I learned how to make films by making them. I never studied film, I never studied how to frame something. I frame a scene however I want to. I never think about framing something in a specific way, getting a close-up shot because I think about how people will watch it. No, I think, I want this to be the way I want it to be. Now, I do know the kinds of shots I am using, but I didn’t before. Because I produced so much material, I learned through doing. And I always take real risks when I make films. When you direct a documentary, especially with the Guarani people, you don’t ask an elder to repeat a scene twice. That would never happen. You have to take risks, to already have in mind how you want to frame those shots. That is what I do.

Artememoria: What is the broader political significance of living memory for the Guarani?

Alvares: I’ve never intentionally made a political film. It’s important to make films that show how the Guarani people think and what our elders say about the world. At the same time, through these films, society can learn how the Guarani people think about the world, how we see the issue of land and caring for the spaces we live in. All of this is a way for us to also show that our land is a part of our people. That this is our sacred territory. That is what I want to show to the world when I make films through the wisdom that elders bring to a new language through the tool of the camera.

With that, we will slowly reach a few people who are trying to understand why the Guarani struggle for a piece of land. In most cases, Guarani communities have small territories, tiny pieces of land. Take Jaraguá, which is 1.3 hectares in the São Paulo metro area. People there think, why is the Indian here? But people do not know our history, they do not know our land. Society doesn’t manage to see how that place has spirits. Trees have spirits, water has spirits, rocks have spirits there, and when people sing, when they dance, the spirits sing with them. This land has its spirits and the wise ones speak to that invisible world through song. That’s why the land is sacred for the Guarani. Our communities can’t see themselves leaving that territory and moving to another place, because that would mean leaving sacred land. That is what I want to express to society.

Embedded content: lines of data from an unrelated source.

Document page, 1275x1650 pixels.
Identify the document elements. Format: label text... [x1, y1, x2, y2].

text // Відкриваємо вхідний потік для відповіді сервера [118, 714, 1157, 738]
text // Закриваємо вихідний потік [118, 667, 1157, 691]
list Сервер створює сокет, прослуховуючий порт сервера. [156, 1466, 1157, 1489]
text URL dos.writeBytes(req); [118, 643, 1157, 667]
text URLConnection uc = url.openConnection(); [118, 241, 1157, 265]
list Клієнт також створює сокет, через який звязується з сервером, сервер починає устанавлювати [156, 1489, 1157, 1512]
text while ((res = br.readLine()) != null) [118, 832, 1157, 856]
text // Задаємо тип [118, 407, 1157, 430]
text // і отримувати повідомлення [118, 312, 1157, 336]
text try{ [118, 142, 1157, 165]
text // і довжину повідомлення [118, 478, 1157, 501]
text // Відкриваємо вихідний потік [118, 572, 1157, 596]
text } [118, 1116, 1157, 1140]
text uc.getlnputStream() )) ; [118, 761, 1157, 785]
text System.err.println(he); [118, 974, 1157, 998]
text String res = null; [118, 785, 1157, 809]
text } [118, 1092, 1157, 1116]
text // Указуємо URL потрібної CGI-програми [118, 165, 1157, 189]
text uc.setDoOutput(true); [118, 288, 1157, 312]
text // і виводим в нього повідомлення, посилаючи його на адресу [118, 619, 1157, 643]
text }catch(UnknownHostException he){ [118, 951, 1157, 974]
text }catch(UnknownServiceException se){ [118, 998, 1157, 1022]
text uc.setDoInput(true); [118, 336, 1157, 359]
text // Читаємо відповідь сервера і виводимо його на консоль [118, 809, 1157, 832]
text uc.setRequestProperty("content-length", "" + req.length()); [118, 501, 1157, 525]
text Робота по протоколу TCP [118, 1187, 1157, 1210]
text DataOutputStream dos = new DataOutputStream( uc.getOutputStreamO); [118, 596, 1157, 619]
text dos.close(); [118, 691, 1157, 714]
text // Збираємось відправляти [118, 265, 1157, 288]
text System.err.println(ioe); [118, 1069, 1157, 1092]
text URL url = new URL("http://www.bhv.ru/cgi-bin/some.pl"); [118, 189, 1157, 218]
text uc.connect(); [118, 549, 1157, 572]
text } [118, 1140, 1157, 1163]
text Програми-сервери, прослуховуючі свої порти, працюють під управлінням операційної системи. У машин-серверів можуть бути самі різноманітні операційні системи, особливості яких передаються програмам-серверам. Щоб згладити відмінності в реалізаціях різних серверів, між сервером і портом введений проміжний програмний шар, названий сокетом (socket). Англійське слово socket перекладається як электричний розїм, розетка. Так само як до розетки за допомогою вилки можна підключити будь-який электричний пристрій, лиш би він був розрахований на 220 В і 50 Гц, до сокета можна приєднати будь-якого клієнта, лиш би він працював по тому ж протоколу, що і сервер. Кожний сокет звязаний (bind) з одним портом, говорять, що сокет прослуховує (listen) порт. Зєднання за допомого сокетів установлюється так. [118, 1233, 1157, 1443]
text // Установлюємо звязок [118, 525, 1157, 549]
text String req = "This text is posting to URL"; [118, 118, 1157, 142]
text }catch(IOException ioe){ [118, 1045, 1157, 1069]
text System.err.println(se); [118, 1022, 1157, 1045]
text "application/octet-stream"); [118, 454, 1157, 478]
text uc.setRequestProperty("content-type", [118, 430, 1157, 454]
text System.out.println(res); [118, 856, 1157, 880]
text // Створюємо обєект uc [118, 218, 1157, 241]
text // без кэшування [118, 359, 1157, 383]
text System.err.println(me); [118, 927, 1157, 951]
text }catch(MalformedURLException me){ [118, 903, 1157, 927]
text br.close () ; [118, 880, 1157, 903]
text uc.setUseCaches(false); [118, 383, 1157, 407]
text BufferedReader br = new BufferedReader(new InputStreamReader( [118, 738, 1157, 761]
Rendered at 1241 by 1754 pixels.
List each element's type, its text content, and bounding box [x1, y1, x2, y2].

Artememoria: Who are other Guarani artists or directors that you would like to suggest to readers interested in broadening their view of the world?

Alvares: There is a woman named Patrícia Ferreira. She’s a Guarani filmmaker who lives in Rio Grande do Sul; she and her husband do a lot of good work. Patricia focuses a lot on this question of spirituality, and what it means to be a Guarani woman.

Artememoria: What are the upcoming projects you are working on?

Alvares: I’m finishing a full-length documentary called O Último Sonho (The Last Dream). It’s an homage to a wise Guarani elder who died in 2016 and who was a great leader, very respected in Southern and Southeastern Brazil.

I also have a finished script for a film called Coração na Terra (Heart of the Earth), which will show the Guarani world without borders, in Brazil, Paraguay, and Argentina. Why do the Guarani called that place the heart of the earth? How do the Guarani live there? How do the Guarani people see the border? For the non-indigenous society, there is a border, but from the Guarani perspective there isn’t any border at all. Instead, there are only territories. We so often see the suffering of the Guarani-Kaiowá on the border, but I thought that there was another, more positive side of the story to tell.